Wednesday, December 26, 2018
Ker-I Ko (1950-2018)
Computational complexity theorist Ker-I Ko passed away peacefully from lung failure on December 13. Ker-I Ko spent most of his career at Stonybrook where he had recently retired to take on a professorship at National Chiao Tung University in Taiwan.
I had only had a few brief meetings with Ko but I knew his work quite well. In his best known work, Ko, in a solo paper, created an infinite series of oracles A1, A2, … such that relative to Ak, the polynomial-time hierarchy collapses to exactly the kth level, that is Σk-1 ≠ Σk = Σk+1 = PH. Ko wielded the switching lemma like a scalpel, pulling part the k-1st and kth levels while leaving enough room to encode the k+1st level. He actually gives two sets of oracles, one which collapses PH to PSPACE while collapsing the hierarchy to the kth level and one that separates PH from PSPACE. Even his oracle showing P=NP≠PSPACE wasn't trivial and I used it as an example of a hard to settle complexity question.

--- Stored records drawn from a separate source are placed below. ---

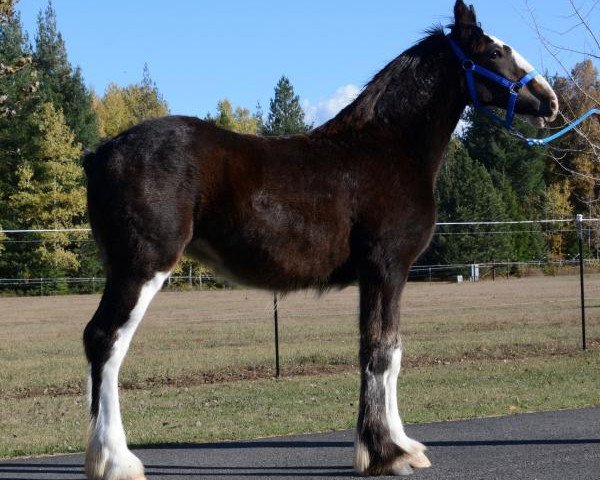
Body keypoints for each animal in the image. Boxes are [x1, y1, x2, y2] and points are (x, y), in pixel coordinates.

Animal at [82, 1, 560, 478]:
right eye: (494, 51)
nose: (549, 100)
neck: (387, 147)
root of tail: (101, 152)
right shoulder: (386, 268)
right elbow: (381, 351)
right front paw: (388, 453)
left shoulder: (379, 274)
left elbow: (389, 351)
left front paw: (398, 445)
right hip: (142, 267)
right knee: (106, 340)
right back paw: (116, 459)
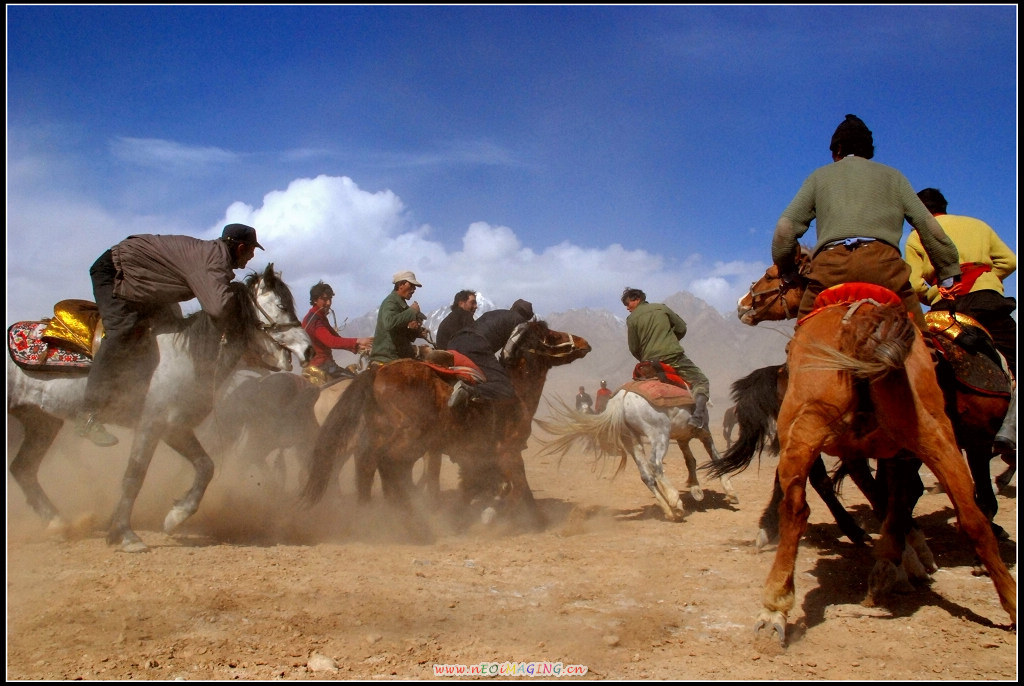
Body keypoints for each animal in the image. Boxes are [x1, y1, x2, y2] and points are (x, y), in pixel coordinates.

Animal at [8, 266, 311, 556]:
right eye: (281, 304)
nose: (308, 349)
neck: (187, 355)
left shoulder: (174, 427)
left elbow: (205, 467)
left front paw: (176, 516)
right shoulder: (151, 424)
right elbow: (134, 477)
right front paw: (124, 535)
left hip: (42, 422)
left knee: (23, 469)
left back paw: (58, 524)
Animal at [299, 323, 589, 536]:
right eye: (552, 336)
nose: (584, 343)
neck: (516, 391)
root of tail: (375, 373)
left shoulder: (477, 458)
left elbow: (476, 488)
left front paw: (463, 518)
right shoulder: (507, 452)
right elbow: (520, 489)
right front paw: (516, 521)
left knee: (369, 464)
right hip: (409, 438)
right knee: (387, 465)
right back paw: (409, 523)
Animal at [532, 387, 741, 522]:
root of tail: (621, 399)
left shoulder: (683, 437)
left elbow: (690, 460)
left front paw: (696, 489)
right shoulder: (703, 432)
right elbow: (715, 457)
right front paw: (730, 492)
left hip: (631, 440)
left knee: (646, 475)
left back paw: (669, 511)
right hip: (659, 435)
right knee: (655, 464)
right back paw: (675, 500)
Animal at [733, 253, 1011, 647]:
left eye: (771, 274)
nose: (743, 304)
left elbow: (895, 499)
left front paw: (904, 558)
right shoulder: (942, 446)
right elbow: (897, 499)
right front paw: (908, 559)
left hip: (824, 432)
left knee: (801, 503)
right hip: (922, 437)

Ko, with Tim Long and Ding-Zhu Du, showed that if P ≠ UP if and only if there exist two sets that were one-to-one length-increasing polynomial-time reducible to each other but not polynomial-time isomorphic. This paper played a large role in helping us understand the isomorphism conjecture.
Ko, with Pekka Orponen, Uwe Schöning and Osamu Watanabe, used Kolmogorov complexity to measure the complexity of an instance of a problem. The instance complexity of x in a set A is the smallest program that will correctly answer whether x is in A, and will not give an incorrect answer for any other y in A, though it can answer "I don't know" for y ≠ x.
Ko also had several papers on complexity of real-valued functions and wrote several textbooks and manuscripts. A big loss for all of us in the complexity world.